**PROMPT 1**
List each distinct username that heads a post in the forum thread about a separation, with the date shown beside it.

**SELECTED PASSAGE**
I don't think your problem is as bad as mine. Your husband is putting a lot of hours into schooling and working that is for sure. I am so glad to hear he is going for councelling. If he doesn't want to work on the marriage it is time to move on. Staying in a distant marriage is not healthy for you or your children. 

Your question was what you tell your kids? They are young. Just tell them the truth. Mommy and Daddy love you but that you can't live together.


----------



## Roseymarie (Feb 24, 2013)

So he lied about everything!! Here's an update on my situation!! So after a month of telling me he wanted a separation and needed to be alone again to be happy, he tells me he wants a divorce and he has met someone, so I had him move out. This is an adjustment for us and the kids, while I am hurting and crying myself to sleep every night, he is out having a great time being happy with his new girlfriend, which makes me so angry. I am going to be filing the paper work as soon as possible, I have asked him to keep her away from the kids, I do feel it would be sending the wrong message to the kids, which is that it's ok to see other people while you are married. I know once the divorce is finalized, I can't stop him, but I would like to make so she can't be in the kids life until the divorce is finalized and we are legally divorced. But, he says that due to him not having much free time he will probably bring them to her house so he can visit them both at the same time, and I think this is b/s and selfish of him. I don't know what to do anymore, I am so confused and lost. We did talk about not going through court for the divorce, but I don't think that is going to be possible. Any advice on where I go from here would be appreciated, unlike him I have my children's best interests at heart, and want to do what's right for them!!


----------



## Roseymarie (Feb 24, 2013)

oh I forgot to add that she works with him at McDonald's, and he told me she is trying to get a job at Walmart (which is where I work), I am so aggravated with this whole situation and feel like she is trying to take over my life, and I definitely feel threaten by even thought of her having a presence in my kids life. Hopefully in time I will adjust as I know another woman will be in there life, I just feel like it's being pushed on me and them all at once, and it's quite overwhelming.


----------



## waiwera (Sep 8, 2009)

So sorry roseymarie - maybe have a look around the coping with infidelity boards, there's lots to learn about how to deal with a WS and the mess their affairs create.

Again so sorry this is happening to you.


----------



## Anon Pink (Jan 17, 2013)

I'm so sorry! This must be just awful for you.

I would most definitely ensure that she doesn't become a coworker! Tell the hiring manager she is your stbxh affair partner, they are living together and you will not be able to tolerate her presence at your place of employment! Lay it out for the manager so they know just what kind of person she is!

I don't know how old your kids are but the last thing you want is for them to be put in the middle of this conflict. Tell your H he can visit the kids are your home, but until the D, they are NOT to have contact with OW! tell him you will block contact if you suspect he isn't honoring your wishes!

You should see a some kind of specialist to ensure your rights. Your H can't be trusted so bringing in outside help is important. You can do mediation to divorce and that's a little cheaper. But again, you can't trust your H so you have to have someone on your side advocating for you.


----------

**DATA TO EXAMINE**

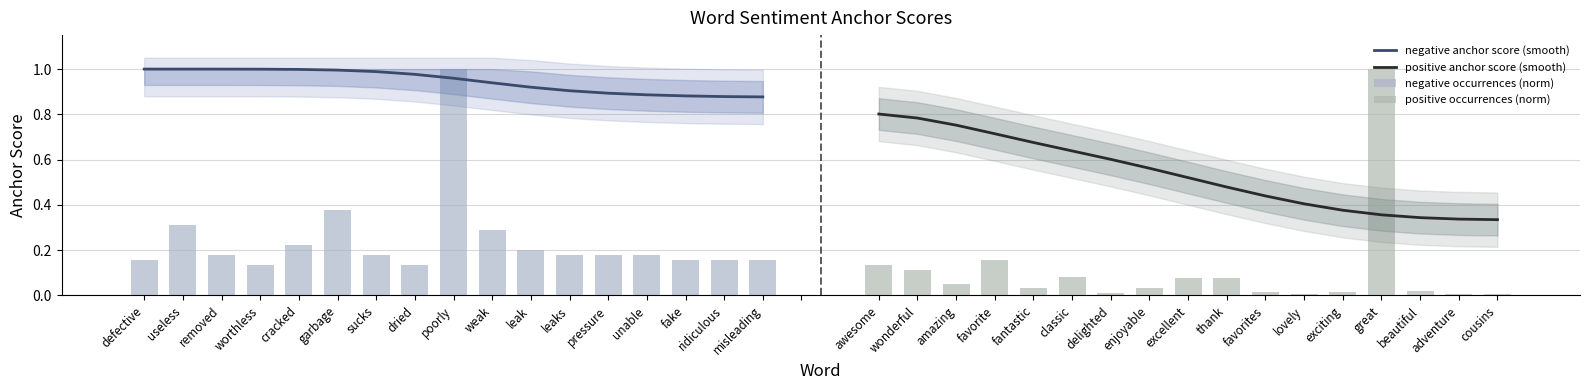

Is it true that negative anchor score (smooth) equals 0.4 at garbage?

False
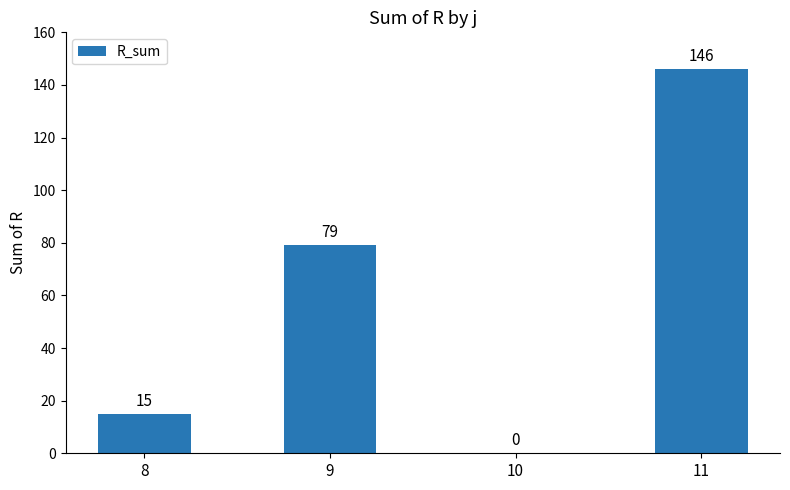

Which category has the highest value across all series?

11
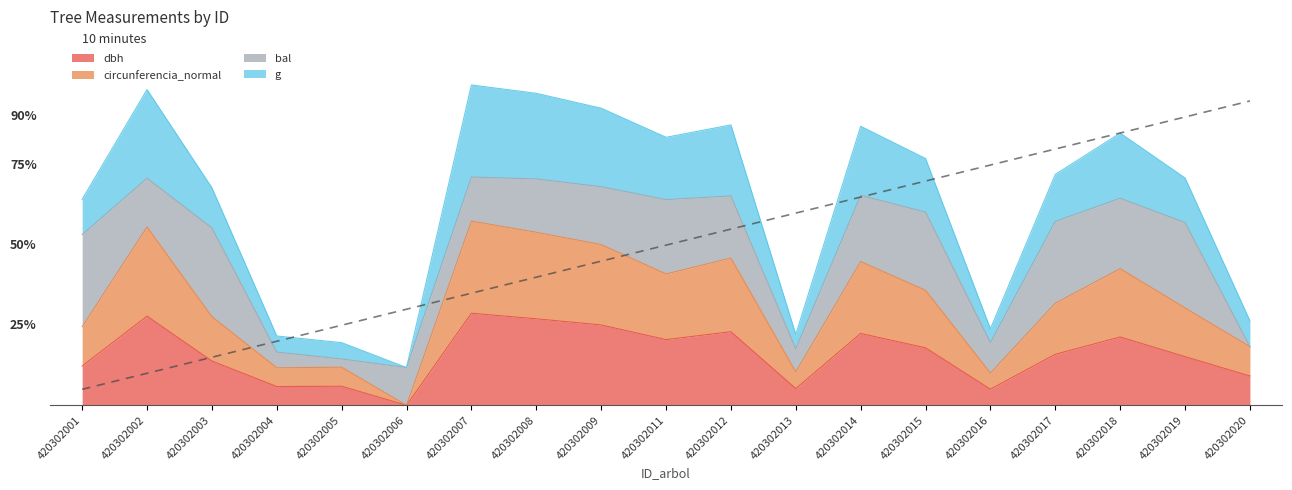

What is the value of the dbh point at the 12th from the left?

4.5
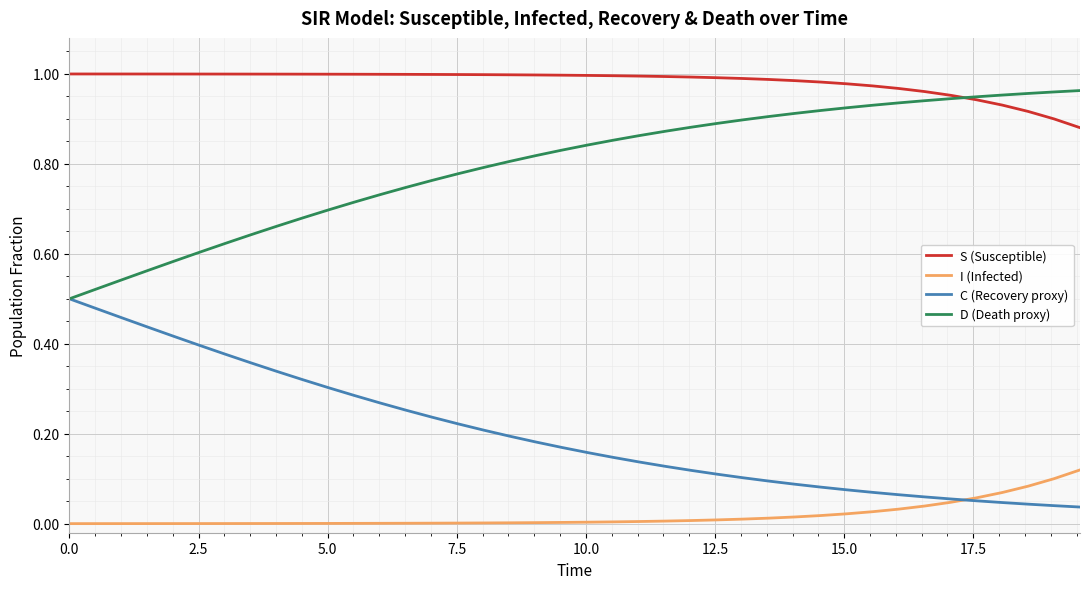

Which series has the largest total across all categories?

S (Susceptible)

**PROMPT 2**
Reproduce all of the chart records above word for word, leaving out the pictures.

**TASK RESULT 1**
Roseymarie (Feb 24, 2013)
waiwera (Sep 8, 2009)
Anon Pink (Jan 17, 2013)

**TASK RESULT 2**
Is it true that negative anchor score (smooth) equals 0.4 at garbage?

False

Which category has the highest value across all series?

11

What is the value of the dbh point at the 12th from the left?

4.5

Which series has the largest total across all categories?

S (Susceptible)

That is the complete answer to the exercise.